→ **Requirement**: Each entry that appears below should be restated exactly as it is.

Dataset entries
BEGIN

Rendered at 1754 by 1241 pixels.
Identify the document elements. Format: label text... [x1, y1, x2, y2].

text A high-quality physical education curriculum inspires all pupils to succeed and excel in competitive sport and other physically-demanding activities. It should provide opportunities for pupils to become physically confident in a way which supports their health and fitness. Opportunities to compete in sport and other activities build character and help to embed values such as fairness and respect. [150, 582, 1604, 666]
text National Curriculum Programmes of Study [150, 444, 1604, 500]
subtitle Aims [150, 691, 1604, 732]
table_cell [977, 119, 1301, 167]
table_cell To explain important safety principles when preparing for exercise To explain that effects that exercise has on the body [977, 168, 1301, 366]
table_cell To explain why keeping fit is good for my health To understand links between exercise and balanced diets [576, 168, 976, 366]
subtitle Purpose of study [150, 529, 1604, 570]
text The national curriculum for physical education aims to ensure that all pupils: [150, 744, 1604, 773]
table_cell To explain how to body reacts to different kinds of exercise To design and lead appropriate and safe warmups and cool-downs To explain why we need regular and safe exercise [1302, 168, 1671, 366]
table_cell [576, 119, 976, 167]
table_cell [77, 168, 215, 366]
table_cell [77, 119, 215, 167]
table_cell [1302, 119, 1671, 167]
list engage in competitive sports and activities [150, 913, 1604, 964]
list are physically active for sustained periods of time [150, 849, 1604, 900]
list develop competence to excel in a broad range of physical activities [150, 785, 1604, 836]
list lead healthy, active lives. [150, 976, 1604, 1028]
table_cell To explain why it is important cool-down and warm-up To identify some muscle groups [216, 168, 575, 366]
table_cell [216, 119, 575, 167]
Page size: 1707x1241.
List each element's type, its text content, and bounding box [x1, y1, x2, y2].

END

→ **Problem solution**:
Rendered at 1754 by 1241 pixels.
Identify the document elements. Format: label text... [x1, y1, x2, y2].

text A high-quality physical education curriculum inspires all pupils to succeed and excel in competitive sport and other physically-demanding activities. It should provide opportunities for pupils to become physically confident in a way which supports their health and fitness. Opportunities to compete in sport and other activities build character and help to embed values such as fairness and respect. [150, 582, 1604, 666]
text National Curriculum Programmes of Study [150, 444, 1604, 500]
subtitle Aims [150, 691, 1604, 732]
table_cell [977, 119, 1301, 167]
table_cell To explain important safety principles when preparing for exercise To explain that effects that exercise has on the body [977, 168, 1301, 366]
table_cell To explain why keeping fit is good for my health To understand links between exercise and balanced diets [576, 168, 976, 366]
subtitle Purpose of study [150, 529, 1604, 570]
text The national curriculum for physical education aims to ensure that all pupils: [150, 744, 1604, 773]
table_cell To explain how to body reacts to different kinds of exercise To design and lead appropriate and safe warmups and cool-downs To explain why we need regular and safe exercise [1302, 168, 1671, 366]
table_cell [576, 119, 976, 167]
table_cell [77, 168, 215, 366]
table_cell [77, 119, 215, 167]
table_cell [1302, 119, 1671, 167]
list engage in competitive sports and activities [150, 913, 1604, 964]
list are physically active for sustained periods of time [150, 849, 1604, 900]
list develop competence to excel in a broad range of physical activities [150, 785, 1604, 836]
list lead healthy, active lives. [150, 976, 1604, 1028]
table_cell To explain why it is important cool-down and warm-up To identify some muscle groups [216, 168, 575, 366]
table_cell [216, 119, 575, 167]
Page size: 1707x1241.
List each element's type, its text content, and bounding box [x1, y1, x2, y2].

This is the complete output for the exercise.